The following commentary I thought described the "fishing bug" that many of us catch perfectly. The fact that it was first published in The New York Sun in January 1898 goes to show you that things have not changed much in the past 110 years.
A man devoted to angling might have from 20 to 40 fishing rods. There are many men that own as many as 40, for fresh water fishing only, which is here alone considered. At the outset of his fishing career a man accumulates rods with experience. Here is what might happen in the case of a beginner, to whom the cost of rods was not a matter of importance.
He would start, say, with black bass, and buy a split bamboo rod weighing seven ounces and 10 feet in length. Out fishing he would meet a man using a six ounce rod, which seemed to answer tbe purpose just as well, and very soon he buys a six ounce rod himself. After awhile he buys a bass minnow casting rod, with light tackle, a rod weighing four or five ounces and measuring 7 feet in length. He looks forward to the day when he can attach a live minnow to his hook and cast it 100 or 125 feet and not kill the minnow in the cast. Before he has reached this degree of proficiency, however, he is likely to begin on trout fly rods. And of these, before very long, he will accumulate eight or ten, ranging in weight from three to eight ounces.
He will have rods for different kinds of fishing, for fishing from the bank and for fishing whiile wading, and rods adapted to the character of the waters fished, as to width of stream and strength of current and so on, and rods adapted to special regions and the fishes found in them. Then the angler begins buying salmon rods. He is likely to buy first a rod 17 feet in length and weighing 30 to 32 ounces. He finds that too heavy and buys a rod 15 1/2 feet long and weighing 24 ounces. Later still he buy a salmon rod 14 1/2 feet in length and weighing 19 ounces.
All the rods the angler has bought so far are of split bamboo. Now he goes in for a collection. He had begun to be especially interested in rods when he was buying trout rods, and now he is more interested than ever. He goes in for novelties. He buys, for instance, a green heart salmon rod. Betore the introduction of the split bamboo rod, which is now for fresh water fishing displacing all tbe rods of wood, including bethabarra and lancewood, the green heart was the ideal salmon rod, and it is still used. Green heart rods were originally turned out, as they are still, by local makers in Scotland and Ireland. The most celebrated of green heart rods, one of Scotch and the other of Irish make, are known to all salmon fishermen. The angler buys, it may be, two green heart rods of different lengths, one of 15 1/4 feet and one of 17 feet. He may prefer to use his more modern spilt bamboo rods, but he loves the green heart.
Then the angler provides himself with grilse rods of two lengths, 17 and 13 1/2 feet, weighing 15 and 16 1/2 ounces. By this time he has perhaps 15 or 20 rods, may be more, and gradually he adds to his collection. Most anglers buy new rods every two or three seasons; some buy two or three rode in a season. The constant tendency of anglers as they become more expert is toward light rods.
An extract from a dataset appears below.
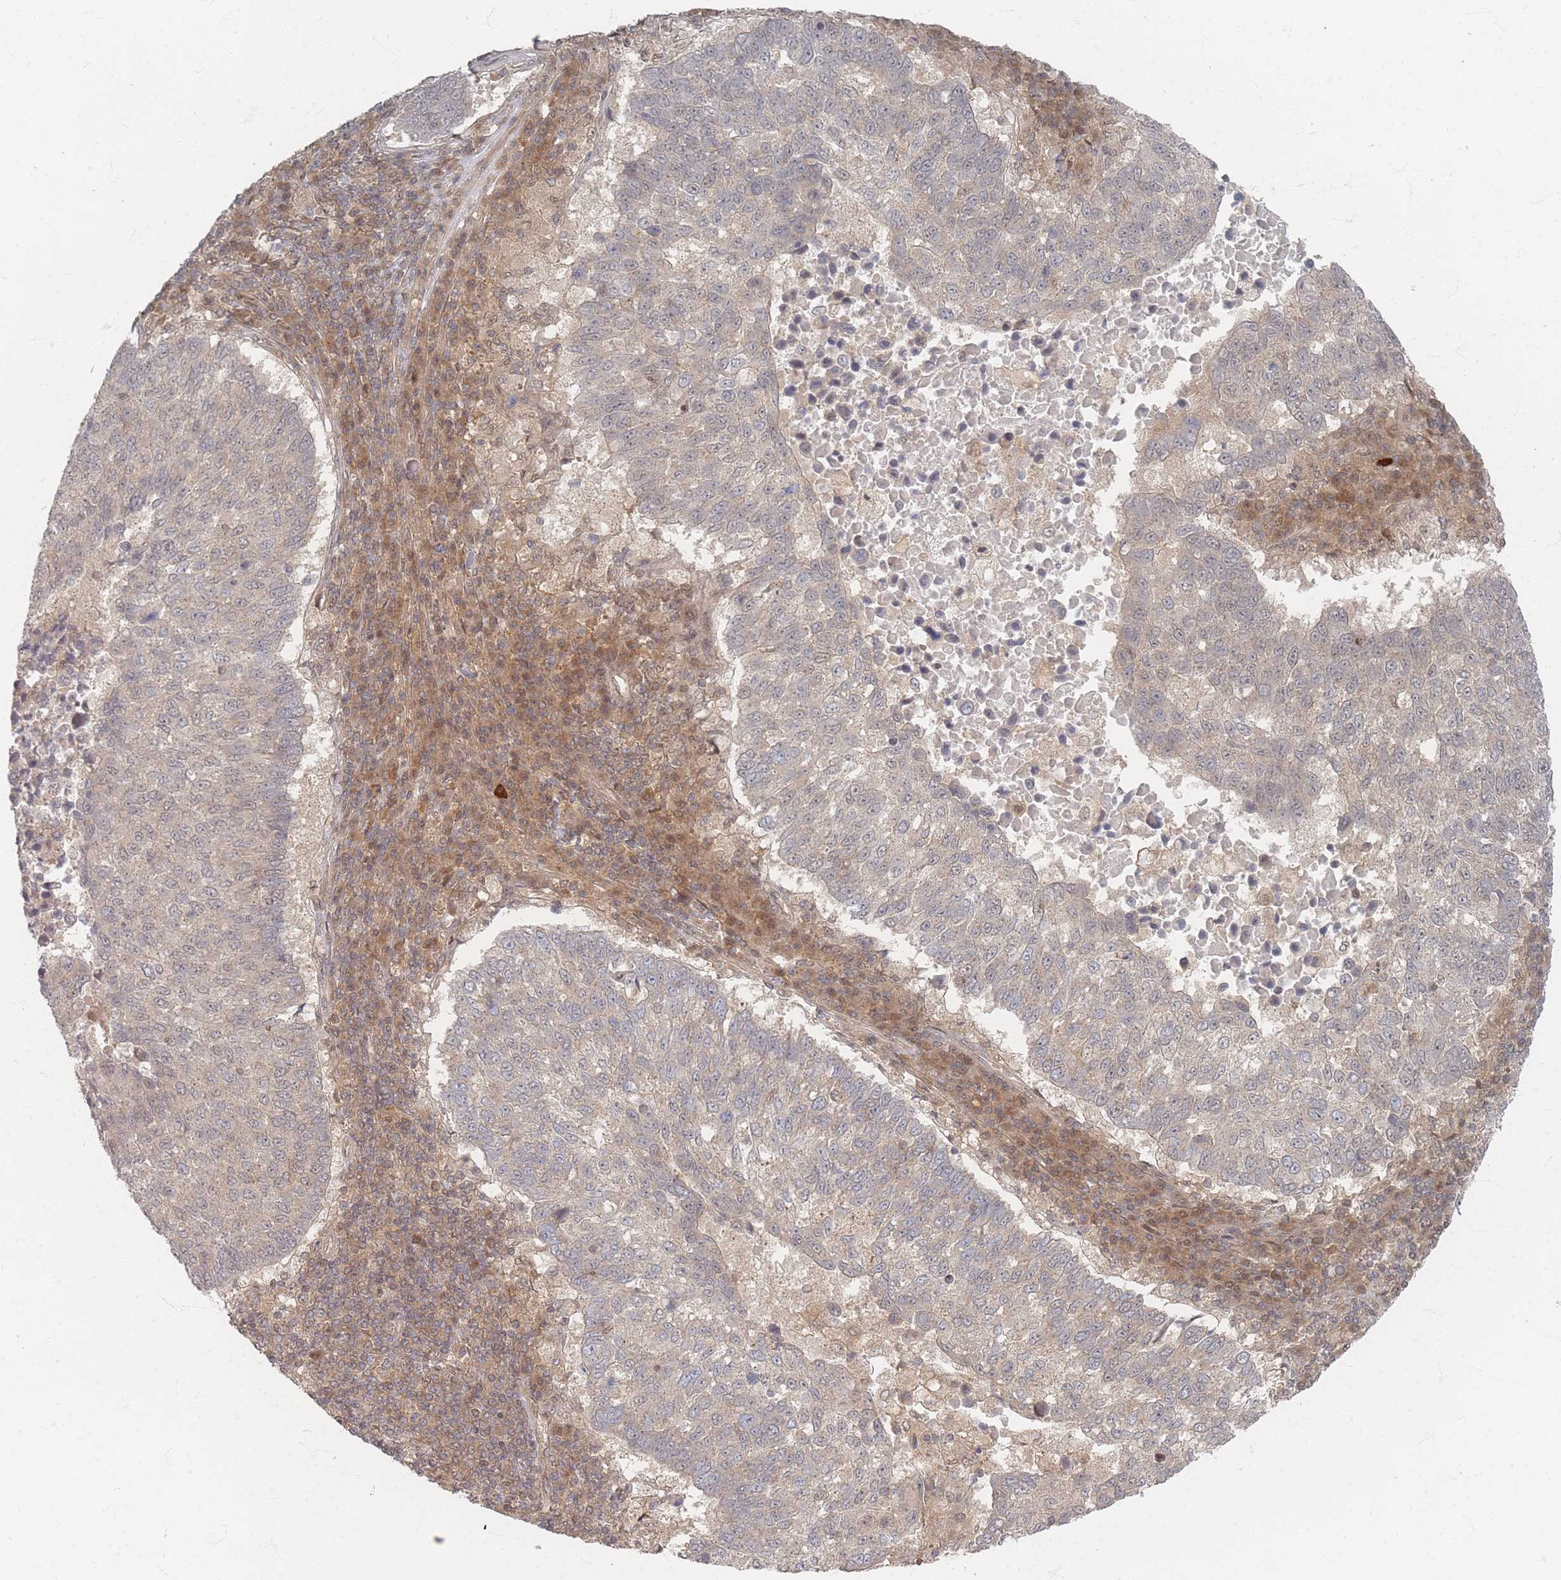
{"staining": {"intensity": "weak", "quantity": "<25%", "location": "cytoplasmic/membranous"}, "tissue": "lung cancer", "cell_type": "Tumor cells", "image_type": "cancer", "snomed": [{"axis": "morphology", "description": "Squamous cell carcinoma, NOS"}, {"axis": "topography", "description": "Lung"}], "caption": "This is a micrograph of immunohistochemistry (IHC) staining of lung squamous cell carcinoma, which shows no staining in tumor cells.", "gene": "PSMD9", "patient": {"sex": "male", "age": 73}}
There are men who are lovers of fine fishing rods and buy them though they may never use them. They may be noted anglers who are prevented by circumstances from fishing, but, on seeing fine rods buy them just because they like them. They may be men who never fish. There is, for instance, a man in this city who never fishes, though he belongs to a fishing club and has 30 fishing rods of the finest description, a perfect outfit. He never shoots, but be has a fine colllection of guns. He buys these things because they are beautiful and perfect and because they are of interest to friends who come to see him.
Of rods used in fresh water angling, bass and trout fly rods of split bamboo cost $1 to $75 each. The rod for $75 would owe its cost not to expensive mountings, but to the material and workmanship, which would be of the best. There are rods with costly mountings that are sold at far higher prices, but these are made usually for presentation. Salmon rods of split bamboo sell at $30 to $55 and grilse rods for less than salmon rods.